Since these outliers are natural variations,it is not necessary to remove them.

In [None]:
#ckeckin for class imbalance
df['Star type'].value_counts()

we have an equally classified dataset

In [None]:
#numeric features description
df.describe()

From the above table, we can see that the values among features vary drastically,hence scaling is required.

In [None]:
#initializing standardscaler for scaling
ss=StandardScaler()

In [None]:
scaled_num=pd.DataFrame(ss.fit_transform(df_num),columns=df_num.columns)
scaled_num.head()

In [None]:
#encoding categorical variables
encoded_cat=pd.get_dummies(df_cat,drop_first=True)
encoded_cat.head()

In [None]:
#combining scaled numeric variables and encoded categorical variables
df_mod=pd.concat([encoded_cat,scaled_num],axis=1)
df_mod.head()

In [None]:
X=df_mod.drop('Star type',axis=1)
y=df['Star type']#since target varibale in df_mod has been scaled I am taking it from original df

In [None]:
#splitting training and test data
X_train,X_test,y_train,y_test=train_test_split(X,y,test_size=0.2,shuffle=True,random_state=6)

In [None]:
# trying knn classifier with 3 neighbors
kn3=KNeighborsClassifier(n_neighbors=3)

In [None]:
kn3_model=kn3.fit(X_train,y_train)

In [None]:
train_score=kn3_model.score(X_train,y_train)
print('Train_score:',train_score)
test_score=kn3_model.score(X_test,y_test)
print('Test_score:',test_score)

scores of the training and test data are very close to each other,which implies that the model also performs well for unseen data.

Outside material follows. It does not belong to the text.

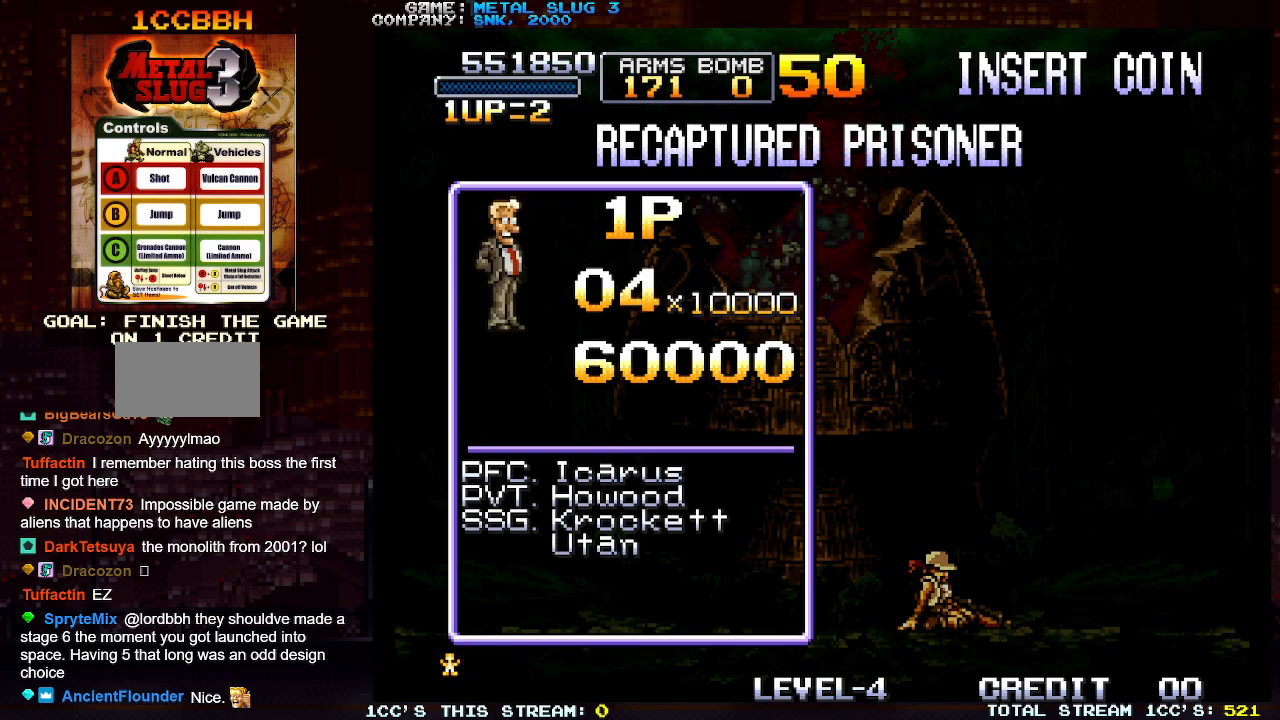
{"buttons": ["SQUARE"], "left_stick": "center", "events": []}
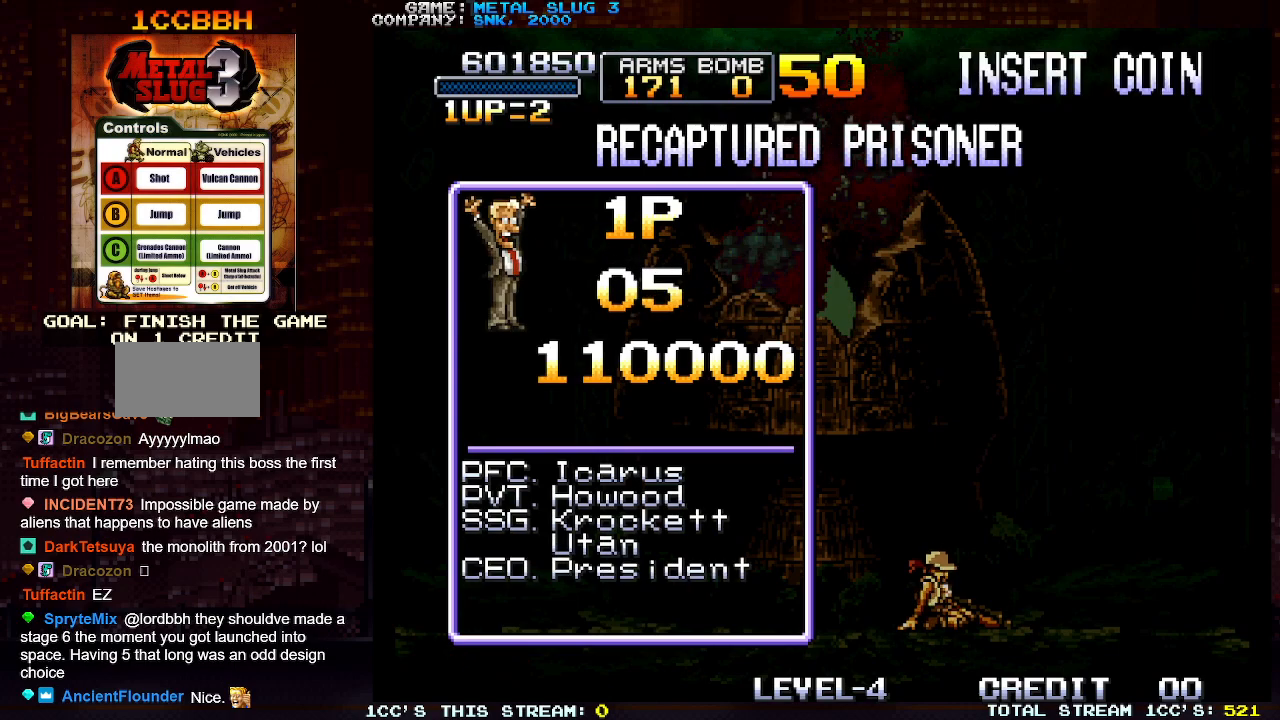
{"buttons": ["SQUARE"], "left_stick": "center", "events": []}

## Lets check with classification metrics

In [None]:
train_pred=kn3_model.predict(X_train)
print(classification_report(y_train,train_pred))

The 'f1-weighted avg' score is 0.98 which implies that our model is able to classify 98% of the data correctly.

## Cross Validating the model

In [None]:
k = KFold(n_splits=5,shuffle=True,random_state=48)#splitting into five folds
scores = cross_val_score(kn3,X_train,y_train,cv=k,scoring='f1_weighted')

In [None]:
scores

In [None]:
print('Bias error:', 1 -  np.mean(scores))
print('Variance error:',np.std(scores)/np.mean(scores))

very low bias and variance error,therefore there is no overfitting or underfitting in the model

## GridSearchCV

Let's find the best value of n_neighbors using GRIDSEARCHCV

In [None]:
params={'n_neighbors':range(2,8)}#assigning n_neighbors from 2 to 7

In [None]:
knn=KNeighborsClassifier()#initializing function
grd=GridSearchCV(knn,param_grid=params,cv=5,scoring='f1_weighted')

In [None]:
#fiiting the grid model to training set
grid_model=grd.fit(X_train,y_train)

In [None]:
#finding best score and n_neigbors
print('Best n_neighbors:',grid_model.best_params_)
print('Best Score:',grid_model.best_score_)

The best parameter for 'n_neighbors' is calculated as 2 with 0.97 as 'f1-weighted' score which is more or less equal to our kn3_model.Hence I'll stick with n_neighbors=3.

## Conclusion

The KNN model developed has 98% accuracy in classifying a star.One can also try with Random Forest or Xgboost to get better accuracy for the model.